_Work instructions:_
Filter the records for "person" and keep each line that has it.

_Data records:_
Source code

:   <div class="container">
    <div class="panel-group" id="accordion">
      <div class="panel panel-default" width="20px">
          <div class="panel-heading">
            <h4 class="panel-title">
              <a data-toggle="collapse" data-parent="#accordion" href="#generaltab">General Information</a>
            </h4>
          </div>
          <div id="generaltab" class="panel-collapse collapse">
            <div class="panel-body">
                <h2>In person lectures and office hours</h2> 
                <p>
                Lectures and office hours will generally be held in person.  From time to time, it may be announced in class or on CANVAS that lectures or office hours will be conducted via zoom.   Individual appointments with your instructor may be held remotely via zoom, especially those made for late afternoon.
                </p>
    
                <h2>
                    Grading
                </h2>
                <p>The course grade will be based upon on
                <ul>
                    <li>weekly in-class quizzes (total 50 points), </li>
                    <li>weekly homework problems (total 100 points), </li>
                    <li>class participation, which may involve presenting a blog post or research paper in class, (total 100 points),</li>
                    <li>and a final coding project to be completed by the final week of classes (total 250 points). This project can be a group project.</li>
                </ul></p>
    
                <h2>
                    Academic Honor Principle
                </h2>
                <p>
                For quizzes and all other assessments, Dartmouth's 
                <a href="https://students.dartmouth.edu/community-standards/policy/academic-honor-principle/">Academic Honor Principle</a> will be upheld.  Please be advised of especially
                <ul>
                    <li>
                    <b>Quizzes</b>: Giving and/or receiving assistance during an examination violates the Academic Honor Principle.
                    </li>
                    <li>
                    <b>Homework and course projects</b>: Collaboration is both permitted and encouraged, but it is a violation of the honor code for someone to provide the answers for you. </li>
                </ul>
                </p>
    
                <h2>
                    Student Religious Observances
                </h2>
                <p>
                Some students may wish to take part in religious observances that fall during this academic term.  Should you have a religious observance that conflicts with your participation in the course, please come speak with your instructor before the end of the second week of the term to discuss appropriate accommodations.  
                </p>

---

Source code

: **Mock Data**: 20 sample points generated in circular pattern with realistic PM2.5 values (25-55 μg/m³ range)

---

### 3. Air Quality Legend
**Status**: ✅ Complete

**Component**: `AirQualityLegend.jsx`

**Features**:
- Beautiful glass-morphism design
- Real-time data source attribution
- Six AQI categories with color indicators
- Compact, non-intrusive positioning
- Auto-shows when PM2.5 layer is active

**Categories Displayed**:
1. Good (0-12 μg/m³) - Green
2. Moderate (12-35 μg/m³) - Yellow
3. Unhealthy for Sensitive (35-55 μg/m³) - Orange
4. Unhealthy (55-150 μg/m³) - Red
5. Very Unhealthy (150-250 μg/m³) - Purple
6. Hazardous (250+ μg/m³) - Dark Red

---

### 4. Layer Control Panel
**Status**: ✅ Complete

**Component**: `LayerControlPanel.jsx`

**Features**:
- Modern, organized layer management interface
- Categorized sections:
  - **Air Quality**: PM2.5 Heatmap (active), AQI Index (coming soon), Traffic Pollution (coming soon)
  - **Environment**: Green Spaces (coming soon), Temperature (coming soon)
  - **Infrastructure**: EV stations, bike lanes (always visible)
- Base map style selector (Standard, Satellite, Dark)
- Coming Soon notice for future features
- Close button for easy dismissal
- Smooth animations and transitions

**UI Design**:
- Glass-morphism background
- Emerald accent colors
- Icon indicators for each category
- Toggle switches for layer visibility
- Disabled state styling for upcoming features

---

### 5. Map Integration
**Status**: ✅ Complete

_Response:_
                <h2>In person lectures and office hours</h2> 
                Lectures and office hours will generally be held in person.  From time to time, it may be announced in class or on CANVAS that lectures or office hours will be conducted via zoom.   Individual appointments with your instructor may be held remotely via zoom, especially those made for late afternoon.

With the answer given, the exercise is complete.